Des neurochirurgiens ont opéré une femme pendant qu’elle jouait du violon !
Pour s’assurer qu’ils n’étaient pas en train d’endommager une zone indispensable pour jouer de la musique, les chirurgiens ont réveillé la patiente pendant son opération.
Ce n’est pas tous les jours qu’ils travaillent en musique. En janvier 2020, des neurochirurgiens du King’s College Hospital à Londres ont opéré une femme pendant qu’elle jouait du violon. Pour les médecins, l’objectif était de parvenir à lui retirer une tumeur cérébrale en évitant d’abîmer par inadvertance les zones impliquées dans les mouvements de sa main gauche. Une opération délicate, qui a permis de retirer plus de 90% du volume de la tumeur, comme l’a expliqué l’hôpital dans un communiqué.
En 2013, Dagmar Turner, une ancienne consultante en gestion aujourd’hui âgée de 53 ans, a appris qu’elle était atteinte d’un gliome étendu de stade 2, un type de tumeur du cerveau qui évolue assez lentement. Pendant plusieurs années, Dagmar a fait l’objet d’une surveillance médicale étroite. Mais à l’automne 2019, les médecins s’aperçoivent que la tumeur a grossi et qu’elle devient plus agressive. Un retrait par chirurgie s’impose.
Opérer sur patient éveillé: une pratique fréquente
La tumeur est située dans le lobe frontal droit (à l’avant et à droite du cerveau), tout près d’une zone cruciale pour le contrôle des mouvements fins de la main gauche. L’opération est risquée: le moindre faux pas des chirurgiens peut faire perdre à Dagmar l’usage de sa main. Or celle-ci est indispensable à sa pratique du violon, sa passion. La quinquagénaire est d’ailleurs membre de l’Orchestre symphonique de l’île de Wight, dans le sud de l’Angleterre. «Le violon est ma passion: j’en joue depuis l’âge de 10 ans. L’idée de ne plus pouvoir jouer me brisait le cœur», a raconté Mme Turner.
Les médecins ont alors une idée: réveiller la musicienne au milieu de l’opération pour la faire jouer et ainsi s’assurer qu’ils ne touchent pas une zone sensible. Cette technique est de plus en plus fréquemment utilisée en chirurgie du cerveau. Les patients, d’abord endormis le temps d’accéder à la tumeur, sont ensuite réveillés et soumis à des tests moteurs ou de langage. Par ce moyen, le chirurgien est capable de connaître immédiatement l’impact du moindre geste sur le cerveau de son patient.

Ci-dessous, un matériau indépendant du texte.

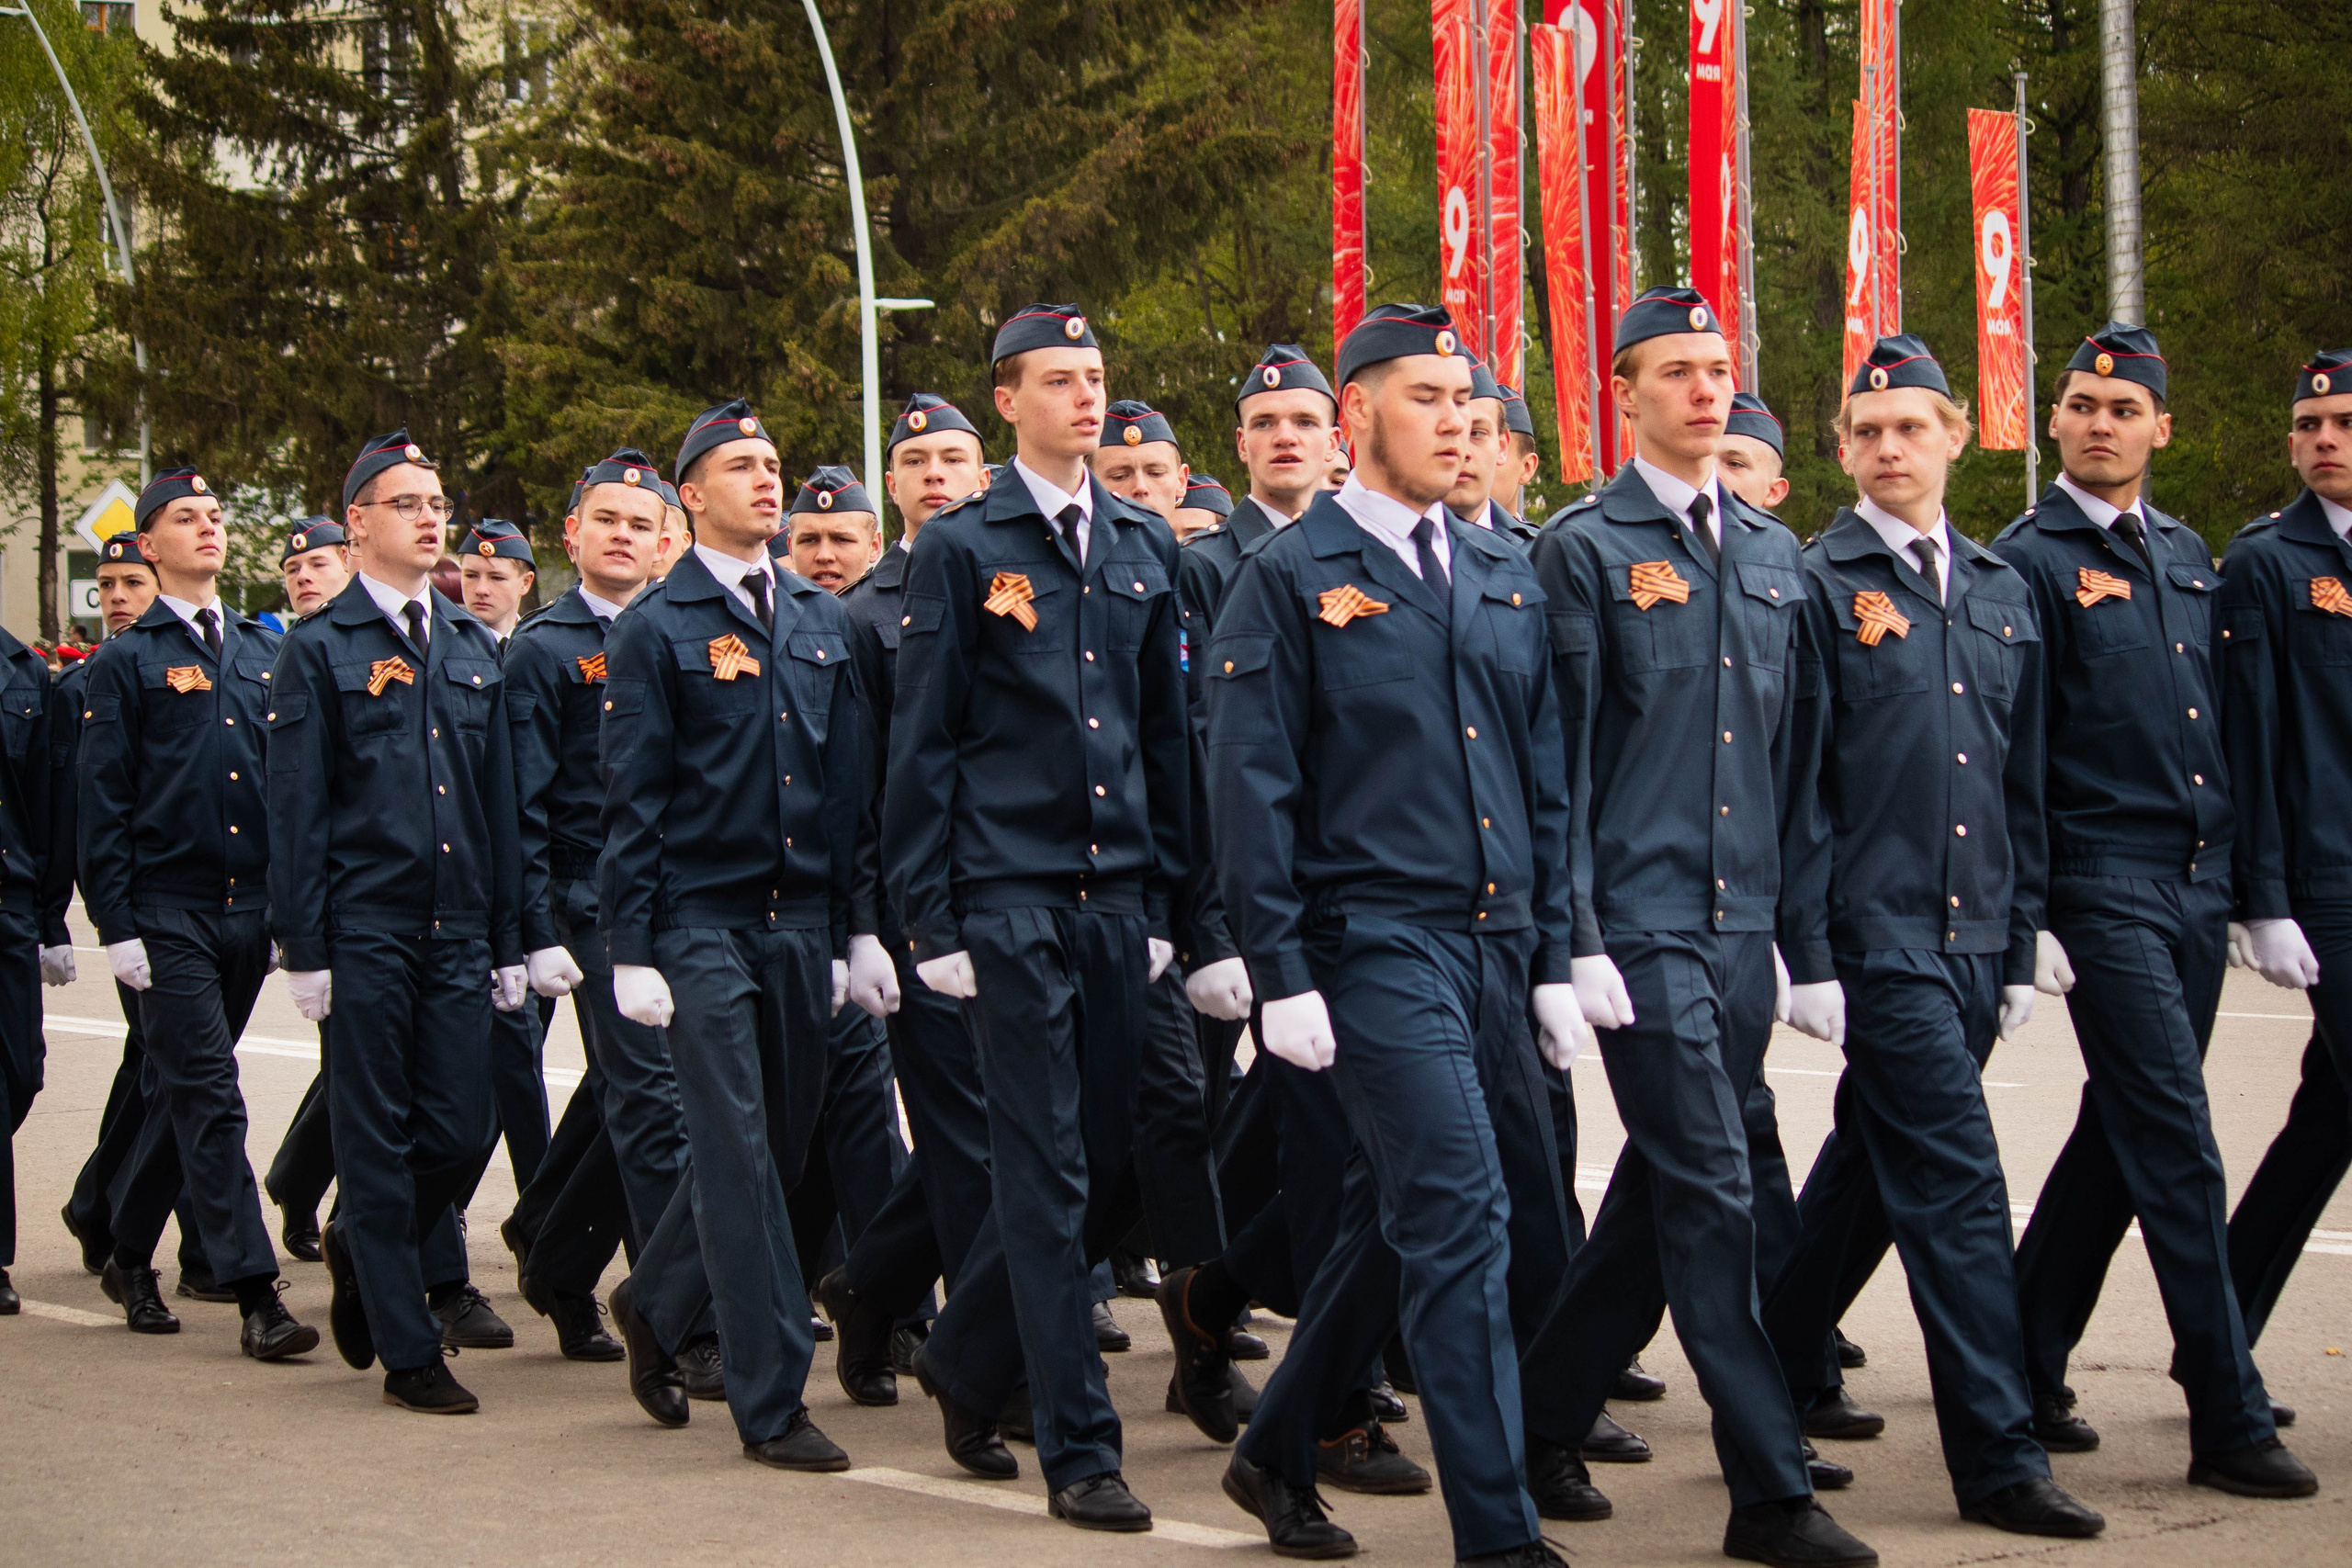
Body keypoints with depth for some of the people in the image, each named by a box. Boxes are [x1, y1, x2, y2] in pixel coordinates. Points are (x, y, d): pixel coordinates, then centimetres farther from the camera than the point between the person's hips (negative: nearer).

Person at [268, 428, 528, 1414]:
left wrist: (507, 942, 11)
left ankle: (361, 1247, 31)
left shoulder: (474, 647, 14)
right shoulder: (320, 650, 0)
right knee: (378, 1139, 0)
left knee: (460, 1132, 2)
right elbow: (296, 812, -3)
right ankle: (409, 1353, 7)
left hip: (457, 933, 4)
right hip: (367, 933, -4)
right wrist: (304, 949, -8)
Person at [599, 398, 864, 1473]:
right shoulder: (656, 630, -2)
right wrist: (631, 950, -9)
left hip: (800, 922, 5)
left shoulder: (821, 621, 13)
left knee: (782, 1143, 10)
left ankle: (656, 1306, 34)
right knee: (738, 1154, -6)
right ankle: (771, 1402, -2)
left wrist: (845, 931, 11)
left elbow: (846, 781, 15)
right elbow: (631, 803, -4)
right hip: (702, 924, -5)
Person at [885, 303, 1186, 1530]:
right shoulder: (961, 549, -1)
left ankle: (966, 1361, 30)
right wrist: (932, 917, -6)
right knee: (1047, 1176, -5)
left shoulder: (1143, 547, 13)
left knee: (1109, 1170, 8)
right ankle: (1077, 1450, 1)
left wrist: (1163, 895, 12)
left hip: (1114, 900, 5)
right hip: (1009, 899, -5)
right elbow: (923, 747, -2)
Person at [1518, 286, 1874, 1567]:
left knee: (1662, 1195, 11)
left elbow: (1790, 761, 15)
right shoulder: (1586, 548, -3)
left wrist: (1810, 944, 12)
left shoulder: (1772, 555, 14)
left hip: (1740, 928, 6)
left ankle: (1544, 1429, 24)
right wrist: (1577, 937, -13)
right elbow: (1559, 759, -7)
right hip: (1643, 922, -6)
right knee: (1713, 1195, -8)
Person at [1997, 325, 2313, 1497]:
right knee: (2178, 1149, -9)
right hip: (2105, 889, -7)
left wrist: (2238, 880, 15)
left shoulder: (2187, 557, 15)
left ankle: (2027, 1374, 23)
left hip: (2197, 885, 7)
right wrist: (2028, 916, -13)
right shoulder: (2030, 563, -6)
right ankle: (2230, 1424, -6)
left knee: (2122, 1139, 11)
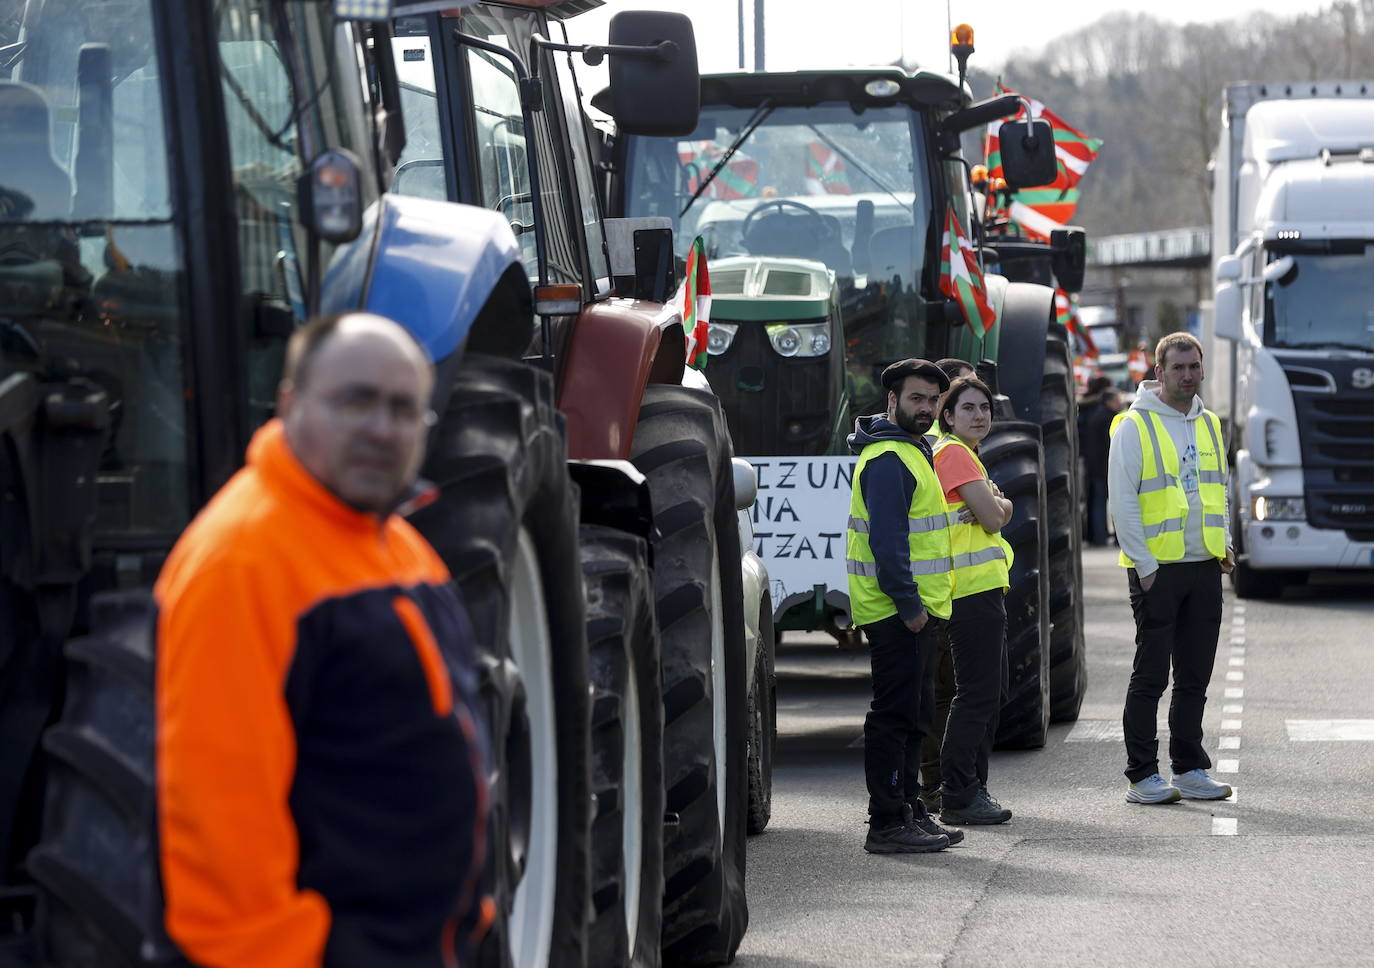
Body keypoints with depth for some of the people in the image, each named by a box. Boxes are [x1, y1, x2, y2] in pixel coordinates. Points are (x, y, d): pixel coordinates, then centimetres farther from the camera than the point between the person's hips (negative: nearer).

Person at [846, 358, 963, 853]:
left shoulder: (913, 451, 19)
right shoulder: (887, 459, -15)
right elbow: (886, 539, -22)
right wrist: (907, 603, -24)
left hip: (915, 611, 10)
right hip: (897, 610, -10)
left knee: (911, 718, 16)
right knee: (894, 715, -8)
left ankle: (909, 810, 23)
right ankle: (887, 824, -6)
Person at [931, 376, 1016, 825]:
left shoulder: (966, 454, 22)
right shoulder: (954, 453, -11)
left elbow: (999, 514, 18)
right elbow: (993, 517, -16)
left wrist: (995, 504, -4)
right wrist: (1001, 504, 6)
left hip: (985, 589, 11)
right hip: (972, 590, -11)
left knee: (992, 693, 14)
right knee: (976, 694, -10)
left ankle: (971, 790, 20)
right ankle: (958, 799, -7)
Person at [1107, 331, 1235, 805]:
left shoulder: (1209, 424, 13)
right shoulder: (1134, 426, -7)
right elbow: (1123, 502, -10)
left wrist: (1224, 543, 10)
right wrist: (1144, 567, -14)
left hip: (1205, 569, 6)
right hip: (1156, 570, -6)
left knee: (1195, 677, 10)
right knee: (1151, 676, -3)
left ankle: (1189, 769, 17)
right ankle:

«Nous pratiquons environ 400 résections (ablation de tumeurs, ndlr) par an, ce qui implique souvent de réveiller des patients pour qu’ils répondent à des tests de langage», a expliqué le Pr Ashkan, lui-même pianiste. «Mais c’était la première fois que je faisais jouer d’un instrument à un patient». Selon lui, 90% de la tumeur a été enlevée, «dont toutes les zones suspectées d’activité agressive», tout en permettant à la violoniste de «conserver le plein usage de sa main gauche». «Grâce à eux, j’espère pouvoir réintégrer mon orchestre très bientôt», s’est félicitée Mme Turner, qui est sortie de l’hôpital trois jours après son opération et a pu retrouver son mari et son fils de 13 ans.
Ce type d’opération n’est pas une première. En 2017, nous rapportions déjà le cas d’un jeune homme saxophoniste professionnel, opéré dans les mêmes conditions pour une tumeur cérébrale.